There is also a misconception that deduplication only applies to backup appliances, typically target appliances, meaning that deduplication happens after the backup stream (post-processing) or partially during the backup. These appliances typically require a “landing zone” to stage the data and are ultimately an additional cost to the backup infrastructure. Deduplication is actually software that can be deployed in many different ways depending on the vendor. Modern backup software should be able to de-duplicate at the source.
Data&StorageAsean: Are there different approaches to deduplication and if so what are the benefits and downsides of each?
Christophe Bertrand: There are multiple approaches to deduplication:
- Target deduplication: typically delivered as an appliance that will de-duplicate the backup stream from a backup software. This means end users have to have a backup solution and add on a deduplication appliance. This is an add-on cost that can be substantial.
- Source-side deduplication: the deduplication takes place at the server or VM to be backed up (source) and only blocks that are not in the central data store are actually sent over the network. The process involves a comparison of incremental changes and what is already in the data store. This is the better way of leveraging de-duplication technology.
Data&StorageAsean: Is deduplication technology relevant as companies virtualise and cloud enable?
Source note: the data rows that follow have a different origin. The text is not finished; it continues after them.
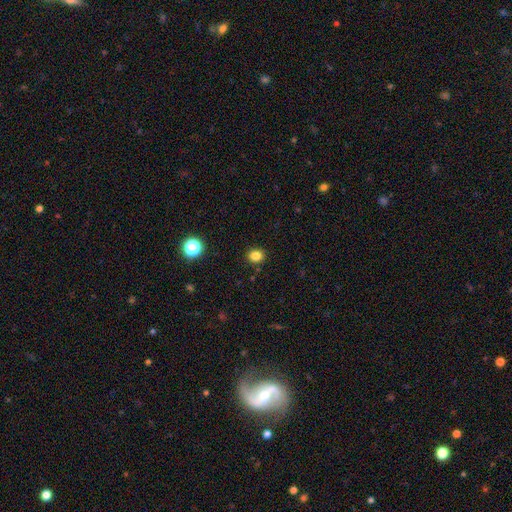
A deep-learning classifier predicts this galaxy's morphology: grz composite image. It shows a smooth galaxy with no disk features (82%) that is round (73%). Merging: none (90%).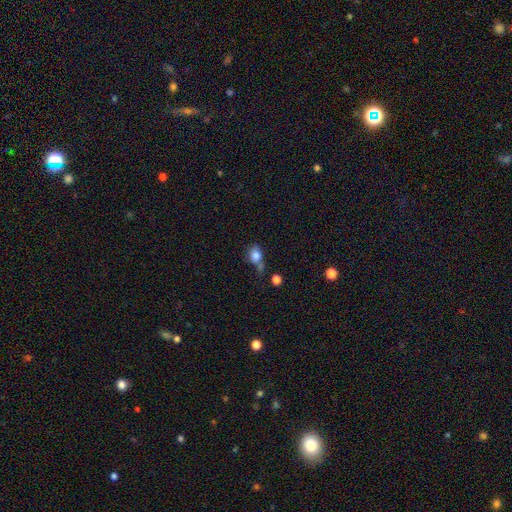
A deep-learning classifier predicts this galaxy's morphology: Smooth or featured? Predicted: smooth (p=0.79). How rounded? Predicted: in between (p=0.57). Merging? Predicted: none (p=0.35).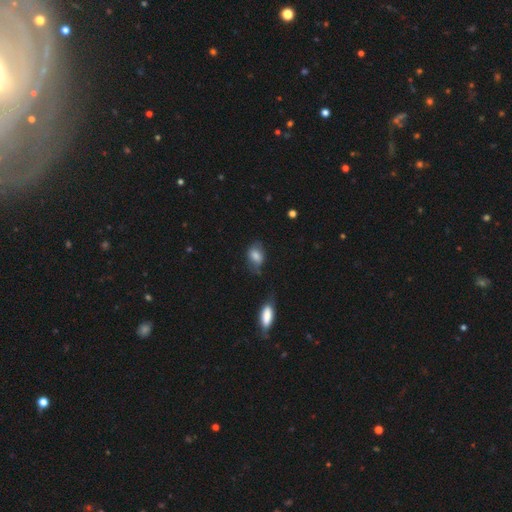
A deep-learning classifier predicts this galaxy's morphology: A smooth galaxy with no disk features (76%) that is in between round and cigar-shaped (78%).

Vote fractions:
- Smooth or featured? smooth: 76% / featured or disk: 15% / star or artifact: 8%
- How rounded? in between: 78% / round: 20% / cigar-shaped: 2%
- Merging? none: 53% / minor disturbance: 30% / major disturbance: 12% / merger: 5%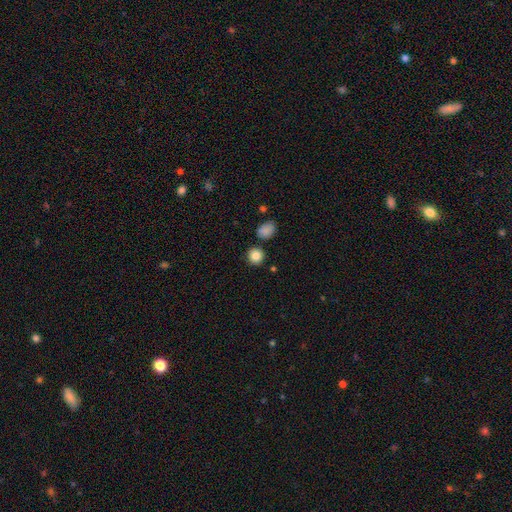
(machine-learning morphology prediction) This appears to be a smooth galaxy with no disk features (85%) that is round (90%). Merging: none (85%).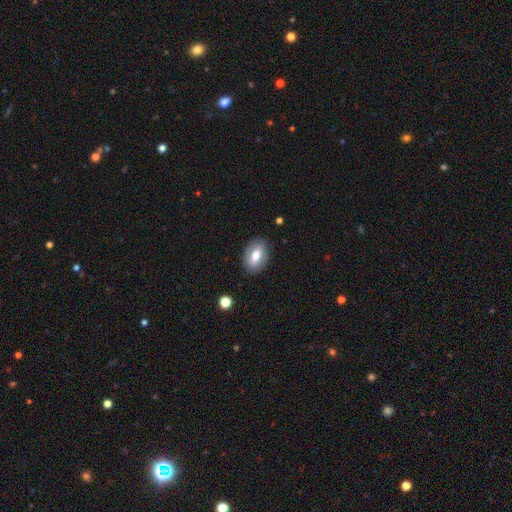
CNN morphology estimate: A smooth galaxy with no disk features (54%) that is in between round and cigar-shaped (85%).

Vote fractions:
- Smooth or featured? smooth: 54% / featured or disk: 38% / star or artifact: 7%
- How rounded? in between: 85% / round: 13% / cigar-shaped: 2%
- Merging? none: 83% / minor disturbance: 12% / major disturbance: 4% / merger: 1%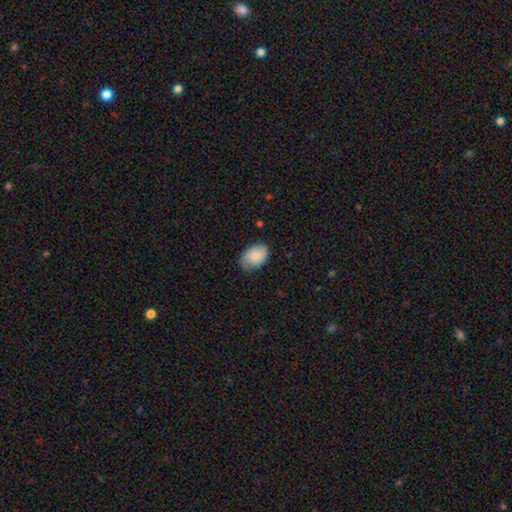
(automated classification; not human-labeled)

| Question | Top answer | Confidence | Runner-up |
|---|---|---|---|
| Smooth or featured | smooth | 74% | featured or disk (19%) |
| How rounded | in between | 83% | round (15%) |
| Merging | none | 62% | minor disturbance (30%) |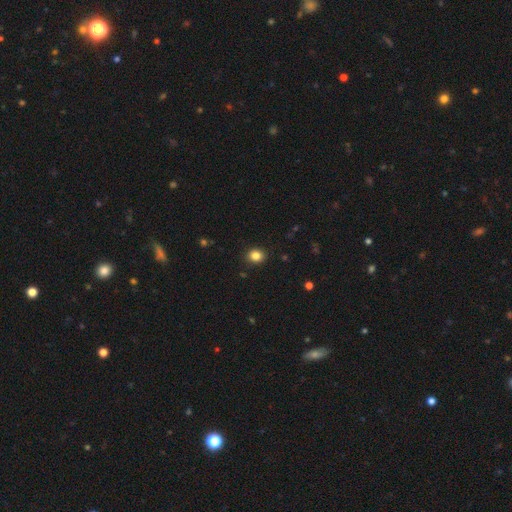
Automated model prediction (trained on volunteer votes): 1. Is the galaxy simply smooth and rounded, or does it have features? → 84% smooth, 11% star or artifact, 5% featured or disk.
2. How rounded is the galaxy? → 69% round, 31% in between, 1% cigar-shaped.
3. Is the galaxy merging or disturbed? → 90% none, 7% minor disturbance, 2% major disturbance, 1% merger.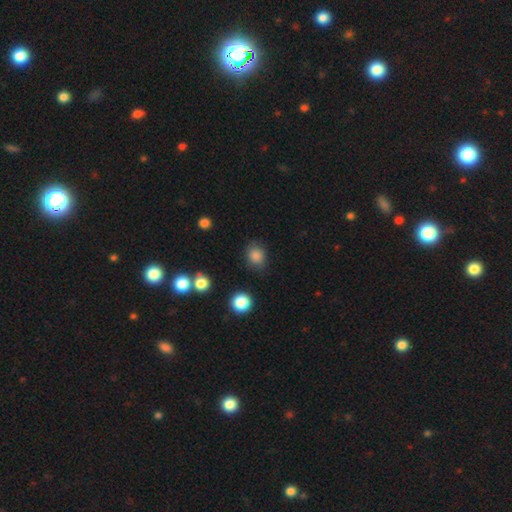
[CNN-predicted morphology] Smooth or featured: smooth — 84% (star or artifact — 11%)
How rounded: round — 56% (in between — 43%)
Merging: none — 77% (minor disturbance — 17%)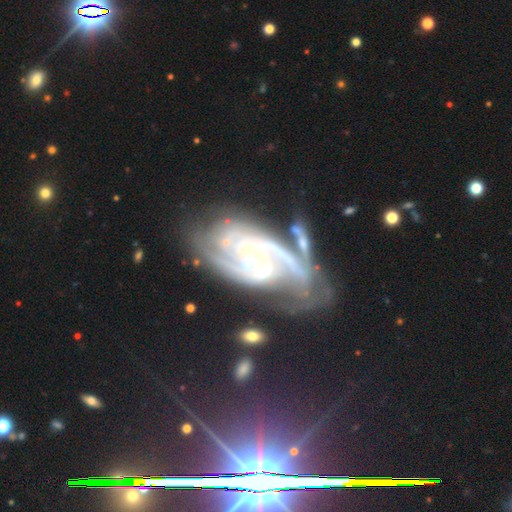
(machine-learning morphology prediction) This appears to be a featured or disk galaxy (88%) with no bar (63%), 2 (33%) tight (56%) spiral arms (97%) and a small central bulge (61%). Merging: none (43%).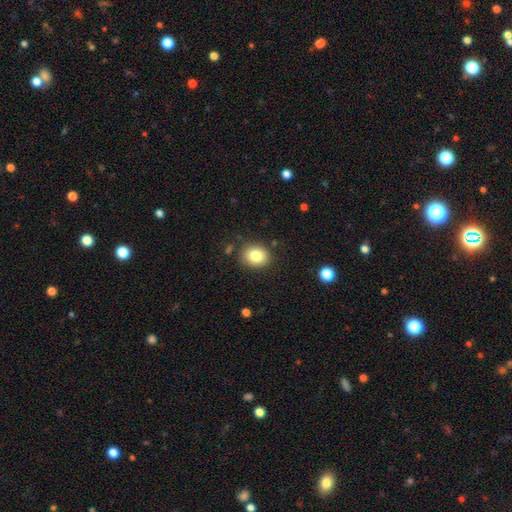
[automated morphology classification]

Christophe Bertrand: Deduplication not only optimizes the use of storage but also the speed by which incremental backups can be performed. In a highly virtualized context, the auto-discovery and protection of new VMs, for example, is a great way to keep pace with the explosion of virtual machines whether on premise or in the cloud. Deduplication is particularly critical in highly-virtualized environments.
Deduplication is useful on premise or in the cloud. Combining deduplication and advanced disaster recovery techniques that leverage virtualization in the cloud optimizes costs and recovery service levels for those end-users who want to leverage public cloud in their BC/DR architecture.
Data&StorageAsean: Are there any unique features you would like to share about your own deduplication offerings?
Christophe Bertrand: Arcserve Unified Data Protection (UDP) is based on a unique, global source-side deduplication architecture, which leverages a 4k-32k variable length block size to deliver industry leading backup capacity and network bandwidth savings. The ability to deduplicate across all clients in the infrastructure is critical to limiting the unnecessary storage and transfer of duplicate backup data; this is what makes it “global.” Data is deduplicated across nodes, jobs and sites.
Arcserve UDP global deduplication goes beyond the limitations of legacy backup vendors whose deduplication technology only applies to a single logical volume, a single backup appliance target, and/or doesn’t include data that is transferred over the network, thus reducing the benefits of bandwidth and replication savings. With Arcserve UDP global deduplication, the database index is replicated and distributed so that all source and target data is deduplicated across all backup servers. Since backup data is globally deduplicated before it is transferred to the target backup server, only changes are sent over the network, which improves performance and reduces bandwidth usage.
Arcserve’s deduplication performs inline deduplication using a combination of variable block level deduplication and adaptive compression both at source and globally at the target, meaning no extra space is required on the target. Combined with Arcserve’s patented infinite incremental (I2) built-in changed block tracking technology, it reduces the amount of backup data that is transmitted over the network and stored on the backend disk.